I had a dream last night, which I’m much relieved about. I’ve been fighting a severe cold for the past few weeks and one of the biggest detriments to being unable to breathe is being unable to sleep properly, and thus not dreaming. Since I’ve gotten used to my cpap machine I’ve rather enjoyed the resurgence of dreaming and have taken to gauging my ongoing mental state by them.
Work stress dreams always revolve around returning to my old job at the University and not knowing what to do. I suspect my mind picks that job as a minor defensive move because I always end up reminding myself that, regardless of the complexity of the task there had always been a manual to follow. This allows me to calm myself down and regain control of the dream.
Life stress often results in dreams about having to share living space or struggling with having to navigate through either very convoluted parking lots, cityscapes, or just buildings in general. The shared living space always involves rooms with gaping walls and showers with no privacy whatsoever. Open bathrooms that only afford limited privacy with opaque shower curtains figure prominently. Obviously my personal and being able to figure out where Ian and what i.e. doing are huge buttons for me.

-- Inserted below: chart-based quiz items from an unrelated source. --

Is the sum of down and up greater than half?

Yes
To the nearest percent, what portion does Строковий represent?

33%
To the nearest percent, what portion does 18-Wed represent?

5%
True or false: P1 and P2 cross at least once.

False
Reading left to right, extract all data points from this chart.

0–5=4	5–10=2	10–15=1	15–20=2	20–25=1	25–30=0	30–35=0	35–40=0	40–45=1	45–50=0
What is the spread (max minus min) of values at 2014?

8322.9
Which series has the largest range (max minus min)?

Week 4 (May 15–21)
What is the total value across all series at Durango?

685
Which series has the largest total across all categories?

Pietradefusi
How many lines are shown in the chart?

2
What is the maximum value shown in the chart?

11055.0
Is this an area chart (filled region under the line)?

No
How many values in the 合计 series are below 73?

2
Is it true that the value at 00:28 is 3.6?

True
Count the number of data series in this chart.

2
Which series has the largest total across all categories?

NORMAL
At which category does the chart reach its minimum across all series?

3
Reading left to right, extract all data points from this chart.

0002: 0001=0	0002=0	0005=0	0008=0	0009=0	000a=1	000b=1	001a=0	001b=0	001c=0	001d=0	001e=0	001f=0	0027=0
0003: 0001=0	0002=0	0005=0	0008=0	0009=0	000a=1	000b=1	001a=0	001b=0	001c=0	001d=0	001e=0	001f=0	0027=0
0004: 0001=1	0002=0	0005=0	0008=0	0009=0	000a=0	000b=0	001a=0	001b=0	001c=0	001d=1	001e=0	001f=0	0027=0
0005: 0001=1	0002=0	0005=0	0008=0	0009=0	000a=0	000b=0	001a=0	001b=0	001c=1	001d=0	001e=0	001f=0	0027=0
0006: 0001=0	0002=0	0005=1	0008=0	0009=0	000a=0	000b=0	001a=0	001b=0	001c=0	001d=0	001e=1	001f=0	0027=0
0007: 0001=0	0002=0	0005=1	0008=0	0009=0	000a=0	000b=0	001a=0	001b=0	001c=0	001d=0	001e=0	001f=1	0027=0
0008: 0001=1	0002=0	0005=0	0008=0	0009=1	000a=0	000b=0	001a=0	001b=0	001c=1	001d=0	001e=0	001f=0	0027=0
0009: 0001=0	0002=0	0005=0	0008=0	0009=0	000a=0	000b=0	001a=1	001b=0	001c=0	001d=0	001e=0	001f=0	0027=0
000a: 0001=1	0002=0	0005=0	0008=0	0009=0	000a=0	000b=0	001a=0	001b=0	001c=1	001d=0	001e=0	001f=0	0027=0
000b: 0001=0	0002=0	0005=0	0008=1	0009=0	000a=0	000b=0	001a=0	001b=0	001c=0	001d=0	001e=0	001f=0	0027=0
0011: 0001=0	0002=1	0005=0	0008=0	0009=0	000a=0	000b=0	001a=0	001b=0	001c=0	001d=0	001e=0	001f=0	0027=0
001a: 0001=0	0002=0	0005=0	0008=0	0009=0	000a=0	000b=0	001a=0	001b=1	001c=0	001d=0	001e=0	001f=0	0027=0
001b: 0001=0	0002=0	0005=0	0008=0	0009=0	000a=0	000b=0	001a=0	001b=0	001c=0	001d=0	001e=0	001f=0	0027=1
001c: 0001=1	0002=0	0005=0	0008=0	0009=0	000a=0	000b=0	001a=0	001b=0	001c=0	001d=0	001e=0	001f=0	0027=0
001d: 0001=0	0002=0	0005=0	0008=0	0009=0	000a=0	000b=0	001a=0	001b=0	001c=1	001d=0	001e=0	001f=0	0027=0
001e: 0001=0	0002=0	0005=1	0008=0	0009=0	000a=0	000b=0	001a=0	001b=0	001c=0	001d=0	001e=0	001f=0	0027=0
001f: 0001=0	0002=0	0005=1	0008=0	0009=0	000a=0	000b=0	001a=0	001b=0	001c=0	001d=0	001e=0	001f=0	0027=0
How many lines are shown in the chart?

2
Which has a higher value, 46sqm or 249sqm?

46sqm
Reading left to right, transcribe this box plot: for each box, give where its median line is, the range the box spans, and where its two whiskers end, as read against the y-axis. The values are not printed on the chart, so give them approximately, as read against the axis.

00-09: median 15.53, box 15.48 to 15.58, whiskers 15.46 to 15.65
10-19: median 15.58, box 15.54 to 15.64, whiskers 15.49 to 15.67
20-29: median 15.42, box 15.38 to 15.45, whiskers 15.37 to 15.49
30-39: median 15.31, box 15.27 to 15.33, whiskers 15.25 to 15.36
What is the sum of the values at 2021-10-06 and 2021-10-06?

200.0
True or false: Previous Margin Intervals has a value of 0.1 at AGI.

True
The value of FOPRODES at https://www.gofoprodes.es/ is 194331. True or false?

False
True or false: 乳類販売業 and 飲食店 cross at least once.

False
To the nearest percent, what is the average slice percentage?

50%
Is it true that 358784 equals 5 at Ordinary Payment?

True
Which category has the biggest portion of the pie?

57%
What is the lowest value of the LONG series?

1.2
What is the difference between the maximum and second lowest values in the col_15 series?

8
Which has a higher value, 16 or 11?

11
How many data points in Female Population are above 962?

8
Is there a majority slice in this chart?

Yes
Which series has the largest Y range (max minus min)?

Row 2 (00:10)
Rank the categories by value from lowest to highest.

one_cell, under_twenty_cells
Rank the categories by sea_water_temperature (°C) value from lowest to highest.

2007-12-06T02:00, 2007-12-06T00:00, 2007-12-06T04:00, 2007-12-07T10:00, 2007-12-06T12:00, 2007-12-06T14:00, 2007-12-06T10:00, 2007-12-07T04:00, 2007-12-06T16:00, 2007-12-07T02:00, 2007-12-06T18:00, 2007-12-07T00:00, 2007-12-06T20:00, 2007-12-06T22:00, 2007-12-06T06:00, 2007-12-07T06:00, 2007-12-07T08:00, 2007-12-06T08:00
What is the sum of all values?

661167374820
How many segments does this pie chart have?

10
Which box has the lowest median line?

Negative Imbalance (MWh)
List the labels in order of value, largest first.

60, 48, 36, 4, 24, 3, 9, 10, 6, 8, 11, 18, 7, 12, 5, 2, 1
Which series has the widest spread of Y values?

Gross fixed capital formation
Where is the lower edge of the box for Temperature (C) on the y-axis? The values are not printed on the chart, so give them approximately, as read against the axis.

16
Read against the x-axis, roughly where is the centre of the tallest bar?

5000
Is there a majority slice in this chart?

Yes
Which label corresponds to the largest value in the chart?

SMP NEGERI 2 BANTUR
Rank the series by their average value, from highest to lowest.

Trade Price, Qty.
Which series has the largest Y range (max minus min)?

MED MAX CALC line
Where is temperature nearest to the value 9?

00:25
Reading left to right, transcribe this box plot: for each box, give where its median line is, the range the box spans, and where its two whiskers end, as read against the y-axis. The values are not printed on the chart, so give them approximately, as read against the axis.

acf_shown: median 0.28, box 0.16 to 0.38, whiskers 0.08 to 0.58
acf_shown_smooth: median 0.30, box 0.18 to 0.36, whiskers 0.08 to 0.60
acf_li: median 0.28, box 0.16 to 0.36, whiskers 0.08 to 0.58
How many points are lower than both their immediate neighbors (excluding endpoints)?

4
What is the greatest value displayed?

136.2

Last night’s dream was a new take on desires for personal freedom. In my dream the snow had melted just enough that I thought I could navigate the roads with minimal risk. I had very definite plans to hit the road on my motorbike to ride someplace hot and dry.
Apparently my dreams of freedom are becoming literal.
The only difference being, with the real world, you ultimately have to come back. In my dream I had no such intention. It was a very solid feeling of “point south and go”.
I guess that’s what makes it a dream.